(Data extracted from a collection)
((

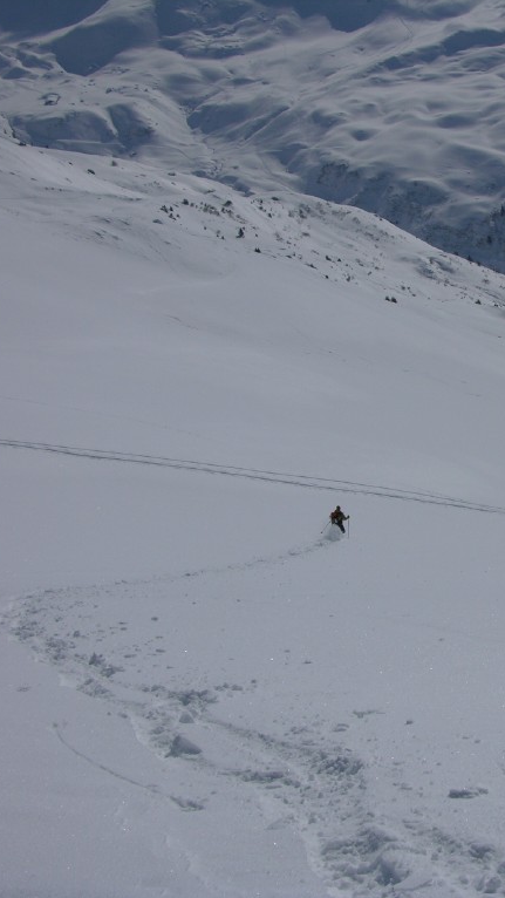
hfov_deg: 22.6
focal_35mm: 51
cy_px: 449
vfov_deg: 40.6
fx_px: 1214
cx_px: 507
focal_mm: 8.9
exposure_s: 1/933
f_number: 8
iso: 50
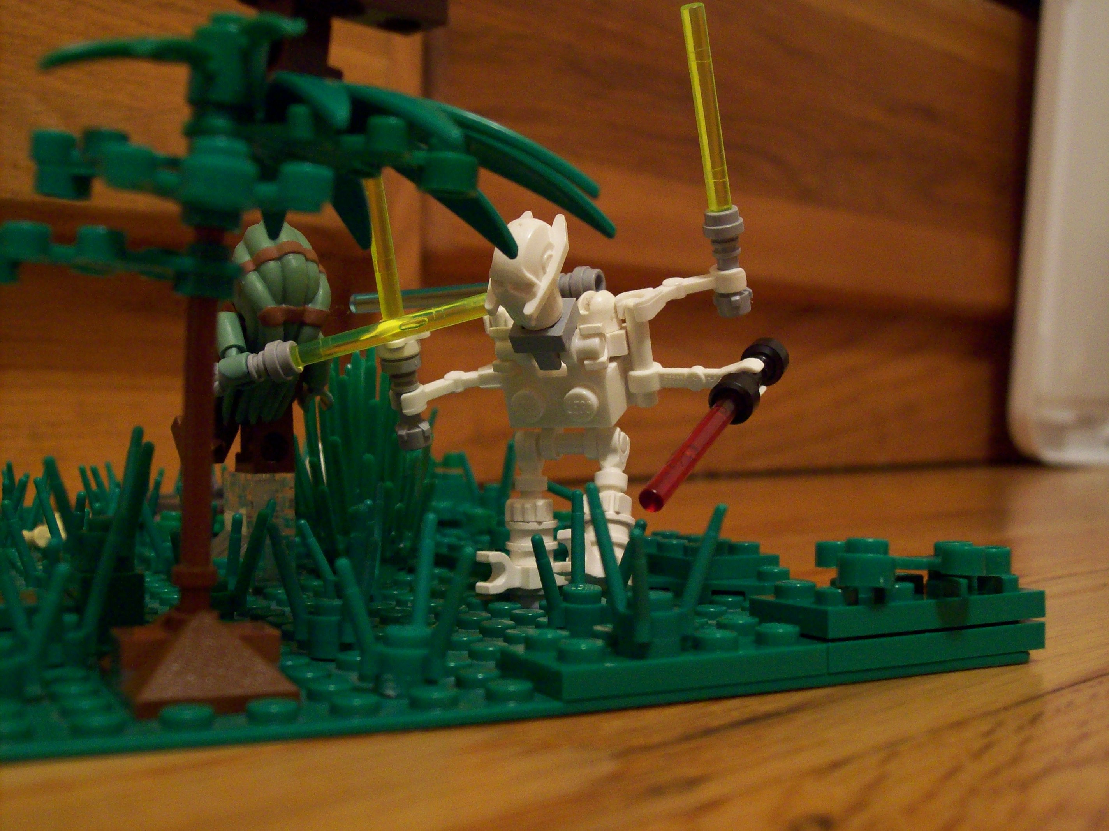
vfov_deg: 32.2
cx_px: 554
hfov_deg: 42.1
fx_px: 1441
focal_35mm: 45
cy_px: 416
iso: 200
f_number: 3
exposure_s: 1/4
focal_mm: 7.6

))
((

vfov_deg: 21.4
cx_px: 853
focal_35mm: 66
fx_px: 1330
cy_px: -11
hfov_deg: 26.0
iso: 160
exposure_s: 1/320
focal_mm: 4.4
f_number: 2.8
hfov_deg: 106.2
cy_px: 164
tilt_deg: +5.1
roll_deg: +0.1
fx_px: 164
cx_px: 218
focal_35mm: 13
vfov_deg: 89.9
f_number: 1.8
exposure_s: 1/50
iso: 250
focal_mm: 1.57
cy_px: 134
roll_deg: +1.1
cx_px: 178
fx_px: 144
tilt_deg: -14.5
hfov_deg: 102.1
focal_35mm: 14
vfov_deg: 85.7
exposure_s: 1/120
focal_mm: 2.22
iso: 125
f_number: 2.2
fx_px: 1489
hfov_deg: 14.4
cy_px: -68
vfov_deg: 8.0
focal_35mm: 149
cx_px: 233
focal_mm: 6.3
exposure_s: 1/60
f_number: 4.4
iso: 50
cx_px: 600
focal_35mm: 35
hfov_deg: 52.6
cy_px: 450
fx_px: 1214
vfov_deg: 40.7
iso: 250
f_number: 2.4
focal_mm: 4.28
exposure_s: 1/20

))
((

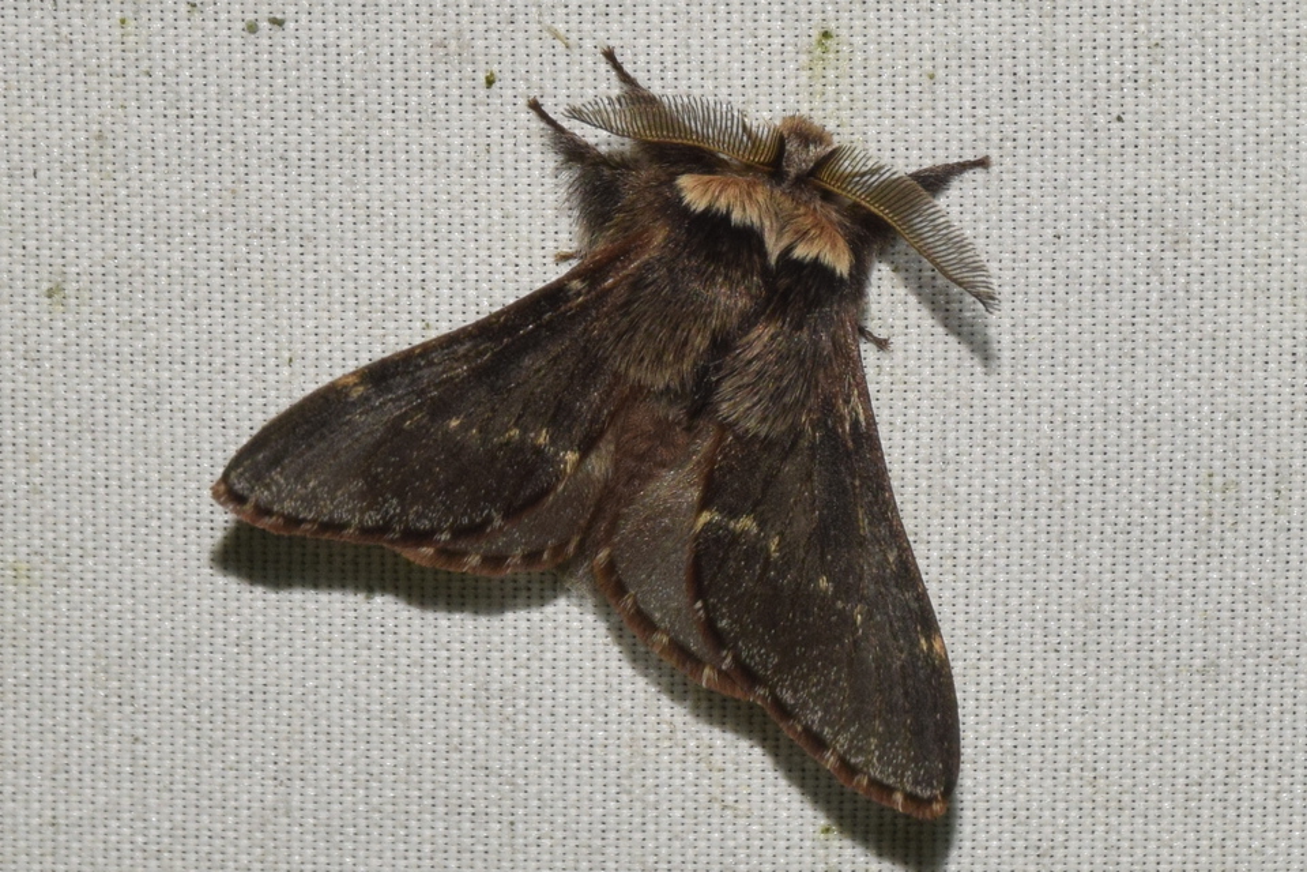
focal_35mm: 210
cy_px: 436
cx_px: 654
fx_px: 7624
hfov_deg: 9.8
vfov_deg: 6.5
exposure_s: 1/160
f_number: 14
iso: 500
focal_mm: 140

))

[To do]: Go down the entries above from the line containing "hfov_deg: 22.6" to the line containing "focal_mm: 7.6" and write out each line exactly, leaving pictures out.

[Answer space]:
hfov_deg: 22.6
focal_35mm: 51
cy_px: 449
vfov_deg: 40.6
fx_px: 1214
cx_px: 507
focal_mm: 8.9
exposure_s: 1/933
f_number: 8
iso: 50
vfov_deg: 32.2
cx_px: 554
hfov_deg: 42.1
fx_px: 1441
focal_35mm: 45
cy_px: 416
iso: 200
f_number: 3
exposure_s: 1/4
focal_mm: 7.6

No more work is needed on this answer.